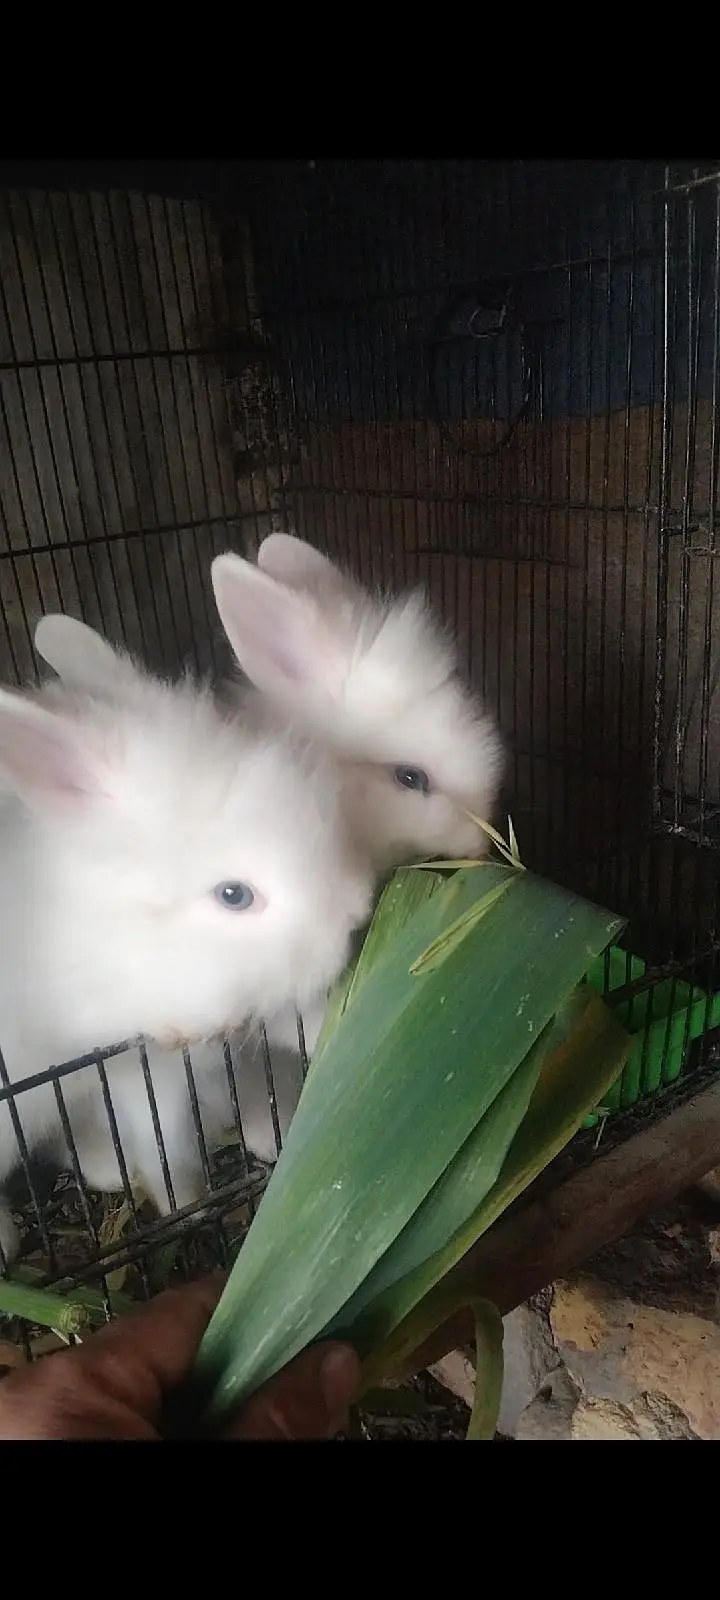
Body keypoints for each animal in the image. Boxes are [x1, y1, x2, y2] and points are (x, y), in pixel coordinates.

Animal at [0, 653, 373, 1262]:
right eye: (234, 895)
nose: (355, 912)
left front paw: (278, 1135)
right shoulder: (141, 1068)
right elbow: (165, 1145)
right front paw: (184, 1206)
+ + +
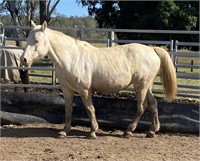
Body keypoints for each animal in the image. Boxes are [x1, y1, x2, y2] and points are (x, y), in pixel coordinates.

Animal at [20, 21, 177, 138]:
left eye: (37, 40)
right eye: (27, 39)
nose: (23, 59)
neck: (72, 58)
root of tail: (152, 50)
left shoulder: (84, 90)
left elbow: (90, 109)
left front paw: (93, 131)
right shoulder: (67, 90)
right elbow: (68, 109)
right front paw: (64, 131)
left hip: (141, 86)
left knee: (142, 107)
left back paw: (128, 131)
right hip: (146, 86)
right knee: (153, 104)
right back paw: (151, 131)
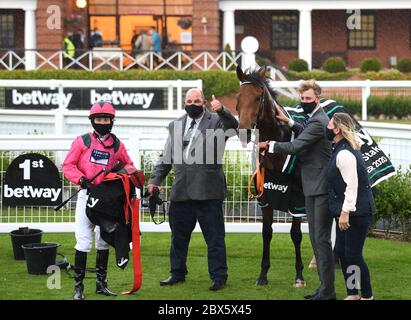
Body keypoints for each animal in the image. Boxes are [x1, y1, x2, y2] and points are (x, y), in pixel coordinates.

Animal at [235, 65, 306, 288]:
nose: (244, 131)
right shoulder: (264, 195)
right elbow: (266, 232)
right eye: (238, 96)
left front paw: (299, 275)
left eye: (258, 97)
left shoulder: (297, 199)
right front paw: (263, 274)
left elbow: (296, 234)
+ + +
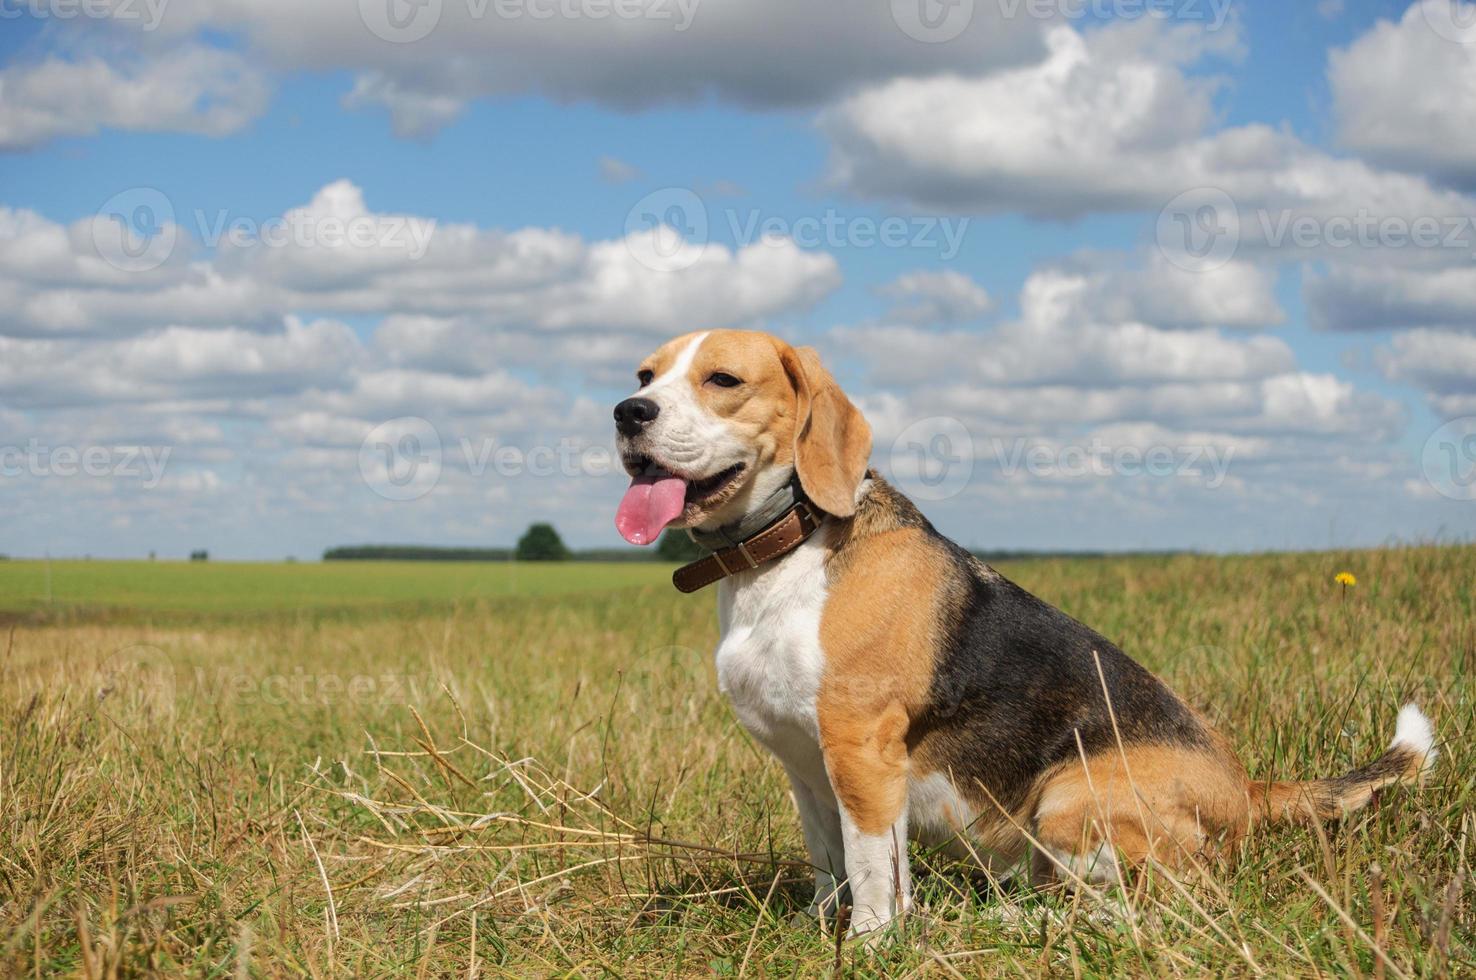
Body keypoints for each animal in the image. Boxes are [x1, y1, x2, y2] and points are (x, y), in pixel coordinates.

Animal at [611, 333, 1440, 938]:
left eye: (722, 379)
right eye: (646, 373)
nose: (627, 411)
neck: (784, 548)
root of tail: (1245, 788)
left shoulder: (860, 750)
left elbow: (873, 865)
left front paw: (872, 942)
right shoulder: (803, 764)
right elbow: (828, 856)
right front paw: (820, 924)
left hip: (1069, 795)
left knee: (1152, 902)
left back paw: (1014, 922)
+ + +
→ Work item: Take exactly the lines from the one containing "left eye: (258, 97)" through the one containing "left elbow: (296, 234)" in the data above, and output them with nothing added.

→ Solution for this problem:
left eye: (258, 97)
left shoulder: (297, 199)
right front paw: (263, 274)
left elbow: (296, 234)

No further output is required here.